Record excerpts>
__________

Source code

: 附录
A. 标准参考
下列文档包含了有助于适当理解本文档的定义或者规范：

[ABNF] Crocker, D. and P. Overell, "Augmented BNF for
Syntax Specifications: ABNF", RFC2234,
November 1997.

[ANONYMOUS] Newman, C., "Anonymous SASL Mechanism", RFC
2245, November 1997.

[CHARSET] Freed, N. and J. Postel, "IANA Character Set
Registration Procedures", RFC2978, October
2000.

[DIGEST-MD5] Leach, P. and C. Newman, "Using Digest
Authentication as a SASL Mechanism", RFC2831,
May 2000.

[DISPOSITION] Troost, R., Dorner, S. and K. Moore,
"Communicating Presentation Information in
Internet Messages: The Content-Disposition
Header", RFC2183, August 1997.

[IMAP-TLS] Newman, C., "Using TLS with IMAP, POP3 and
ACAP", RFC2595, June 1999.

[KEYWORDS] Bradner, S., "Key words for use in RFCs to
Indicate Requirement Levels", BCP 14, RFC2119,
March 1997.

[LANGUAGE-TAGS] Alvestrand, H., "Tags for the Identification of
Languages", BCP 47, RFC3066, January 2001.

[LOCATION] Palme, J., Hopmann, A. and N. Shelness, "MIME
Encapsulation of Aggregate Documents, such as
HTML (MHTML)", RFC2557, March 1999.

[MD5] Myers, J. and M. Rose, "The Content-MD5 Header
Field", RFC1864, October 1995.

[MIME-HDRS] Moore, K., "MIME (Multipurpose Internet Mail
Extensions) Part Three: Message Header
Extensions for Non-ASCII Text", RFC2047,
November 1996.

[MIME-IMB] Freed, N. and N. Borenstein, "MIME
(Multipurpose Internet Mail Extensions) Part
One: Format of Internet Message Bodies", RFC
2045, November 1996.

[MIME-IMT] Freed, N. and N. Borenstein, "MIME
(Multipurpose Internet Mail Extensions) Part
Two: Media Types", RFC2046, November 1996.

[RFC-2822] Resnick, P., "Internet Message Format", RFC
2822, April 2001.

__________

Exercise directions> For the word "Mechanism", find all matching lines in the entries above and copy them out.

Response to the task>
[ANONYMOUS] Newman, C., "Anonymous SASL Mechanism", RFC
Authentication as a SASL Mechanism", RFC2831,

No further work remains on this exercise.